According to Mathew Bishop, a reviewer of the recent book on the Bretton Woods, The Summit, by Ed Conway, an opportunity for making the transition is being missed. “For many people, Bretton Woods stands for the rarest of moments: when governments and experts come together to restore order to a chaotic global economy,” wrote Bishop for The New York Times. “After the financial meltdown of 2008, the president of the World Bank and the financier George Soros joined Bill Clinton and Tony Blair’s earlier call for a ‘new Bretton Woods’. It didn’t happen. The world and America may yet come to regret it.”

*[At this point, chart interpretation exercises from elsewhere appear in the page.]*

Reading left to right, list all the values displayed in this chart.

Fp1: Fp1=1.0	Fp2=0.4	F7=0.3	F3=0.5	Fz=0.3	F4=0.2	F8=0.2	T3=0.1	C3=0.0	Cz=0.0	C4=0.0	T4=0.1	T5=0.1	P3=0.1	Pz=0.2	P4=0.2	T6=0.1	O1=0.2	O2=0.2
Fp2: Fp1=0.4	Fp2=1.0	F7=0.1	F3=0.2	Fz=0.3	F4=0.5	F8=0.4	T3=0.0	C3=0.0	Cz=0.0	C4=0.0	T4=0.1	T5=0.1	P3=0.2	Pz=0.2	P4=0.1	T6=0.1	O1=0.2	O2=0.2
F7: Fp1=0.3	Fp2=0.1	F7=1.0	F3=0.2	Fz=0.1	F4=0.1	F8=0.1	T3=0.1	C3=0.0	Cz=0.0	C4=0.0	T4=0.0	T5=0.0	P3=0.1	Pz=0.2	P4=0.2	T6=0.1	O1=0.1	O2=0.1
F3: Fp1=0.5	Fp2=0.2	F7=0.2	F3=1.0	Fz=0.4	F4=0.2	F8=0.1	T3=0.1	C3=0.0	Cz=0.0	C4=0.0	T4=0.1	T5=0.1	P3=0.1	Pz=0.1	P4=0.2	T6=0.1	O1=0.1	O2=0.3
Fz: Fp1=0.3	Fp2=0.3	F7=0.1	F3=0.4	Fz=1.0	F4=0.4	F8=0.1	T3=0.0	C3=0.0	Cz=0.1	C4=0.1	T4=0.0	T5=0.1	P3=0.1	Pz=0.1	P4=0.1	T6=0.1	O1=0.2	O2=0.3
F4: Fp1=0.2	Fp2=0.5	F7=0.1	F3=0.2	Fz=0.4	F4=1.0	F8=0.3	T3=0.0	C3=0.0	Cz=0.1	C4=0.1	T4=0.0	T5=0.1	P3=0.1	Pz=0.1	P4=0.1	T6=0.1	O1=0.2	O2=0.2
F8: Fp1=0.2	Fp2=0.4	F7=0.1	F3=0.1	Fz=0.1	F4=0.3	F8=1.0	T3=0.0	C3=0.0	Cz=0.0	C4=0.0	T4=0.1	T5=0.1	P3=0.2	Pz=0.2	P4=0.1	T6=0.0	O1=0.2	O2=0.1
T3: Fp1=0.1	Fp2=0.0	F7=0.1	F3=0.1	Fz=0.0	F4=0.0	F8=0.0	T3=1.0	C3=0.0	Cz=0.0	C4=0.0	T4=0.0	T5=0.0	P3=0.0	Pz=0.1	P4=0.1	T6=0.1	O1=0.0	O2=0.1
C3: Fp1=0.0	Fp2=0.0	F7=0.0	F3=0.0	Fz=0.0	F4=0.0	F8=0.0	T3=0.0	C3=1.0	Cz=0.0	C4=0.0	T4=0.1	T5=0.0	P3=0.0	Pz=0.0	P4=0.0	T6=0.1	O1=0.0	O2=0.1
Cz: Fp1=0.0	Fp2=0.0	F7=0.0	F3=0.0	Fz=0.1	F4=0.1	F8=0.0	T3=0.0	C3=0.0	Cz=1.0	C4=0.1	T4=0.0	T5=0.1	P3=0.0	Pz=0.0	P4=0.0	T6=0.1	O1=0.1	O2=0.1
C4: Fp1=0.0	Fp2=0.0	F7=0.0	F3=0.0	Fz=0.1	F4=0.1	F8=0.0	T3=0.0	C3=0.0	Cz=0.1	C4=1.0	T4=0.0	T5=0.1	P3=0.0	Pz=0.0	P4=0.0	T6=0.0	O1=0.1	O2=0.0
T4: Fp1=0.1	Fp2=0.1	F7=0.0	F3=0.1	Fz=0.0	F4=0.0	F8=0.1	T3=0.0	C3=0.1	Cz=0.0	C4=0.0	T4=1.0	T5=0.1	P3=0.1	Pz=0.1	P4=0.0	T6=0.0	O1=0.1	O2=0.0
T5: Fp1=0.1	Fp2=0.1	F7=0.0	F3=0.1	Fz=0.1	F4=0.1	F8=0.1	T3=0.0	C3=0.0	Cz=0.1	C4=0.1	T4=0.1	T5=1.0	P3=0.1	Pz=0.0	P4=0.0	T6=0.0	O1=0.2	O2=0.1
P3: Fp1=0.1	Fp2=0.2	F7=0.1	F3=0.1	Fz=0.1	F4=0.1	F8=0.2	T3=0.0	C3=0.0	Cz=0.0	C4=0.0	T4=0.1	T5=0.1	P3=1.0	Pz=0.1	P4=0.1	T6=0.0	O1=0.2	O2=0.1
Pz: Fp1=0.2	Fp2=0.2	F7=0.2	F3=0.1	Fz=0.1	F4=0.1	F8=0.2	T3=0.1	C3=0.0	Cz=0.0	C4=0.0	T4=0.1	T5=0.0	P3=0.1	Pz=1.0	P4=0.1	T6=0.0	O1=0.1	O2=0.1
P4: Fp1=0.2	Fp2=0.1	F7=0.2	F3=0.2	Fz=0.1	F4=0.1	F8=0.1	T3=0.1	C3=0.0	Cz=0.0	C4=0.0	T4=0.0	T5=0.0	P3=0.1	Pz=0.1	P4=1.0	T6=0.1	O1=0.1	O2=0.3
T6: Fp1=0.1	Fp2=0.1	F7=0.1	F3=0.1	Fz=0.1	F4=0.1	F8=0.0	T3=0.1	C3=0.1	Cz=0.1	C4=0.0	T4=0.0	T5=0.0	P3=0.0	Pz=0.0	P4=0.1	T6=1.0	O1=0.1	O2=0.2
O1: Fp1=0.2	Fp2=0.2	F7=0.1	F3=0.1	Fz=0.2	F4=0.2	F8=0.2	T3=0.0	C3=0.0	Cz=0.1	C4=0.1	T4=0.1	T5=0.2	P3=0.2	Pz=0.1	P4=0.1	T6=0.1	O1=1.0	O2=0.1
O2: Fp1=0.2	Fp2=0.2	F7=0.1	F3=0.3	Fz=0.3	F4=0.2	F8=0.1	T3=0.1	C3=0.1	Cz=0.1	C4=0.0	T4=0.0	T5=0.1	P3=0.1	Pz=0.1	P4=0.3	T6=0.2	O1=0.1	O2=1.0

For difficult-to-understand reasons, Washington has tried hard to stop China from setting up a new international development bank for which it will provide most of the initial capital. To date Beijing has pledged $50 billion to start up the Asian Infrastructure Investment Bank (AIIB) to finance the enormous needs of the fast developing continent to create the physical infrastructure it requires. It is fully recognised that the United States-dominated system of international finance created 70 years ago does not fully meet China’s needs. Beijing now sits on a mountain of cash reserves — about $4 trillion — which it would like to use for purposes other than buying United States treasuries.
It is interesting to note the nature of the politics behind Washington’s willingness to block the Chinese moves to carve out space for themselves in the international economic system after it has become clear that there are powerful elements in the United States which don’t want to share economic leadership with China. In November 2009 when President Barack Obama made his first visit to Asia, he started with a powerful speech at Tokyo’s Suntory Hall. There, he declared that Washington and Beijing should work together to guide international finance. It was a kind of G2 arrangement that would provide guidance for the global economy, the details of which would be worked out by the larger and more representative group of nations, the G20. But the American political right fought hard against any attempt to create a system in which their country did not have the dominant voice. Opposed on several other fronts by the same group — in particular its effort to kill the president’s attempt to create a national health system that would provide relief to the poorer segments of American society — Obama pulled back. On his next Asian visit, he made India his first stop and attempted to recruit New Delhi as its partner to block China. Dr Manmohan Singh, then the Indian prime minister, was reluctant to have his country cast in that role. However, his successor, Narendra Modi, a more assertive and ambitious politician, seems eager to be seen on the world stage with the American president.
That the large European nations led by Britain have decided to join Beijing in becoming the founding members of the AIIB means that the new institution will begin its life with wide international backing. Had Washington adopted a different approach, this effort by China could have become another ‘Bretton Woods moment’.
Published in The Express Tribune, March 30th, 2015.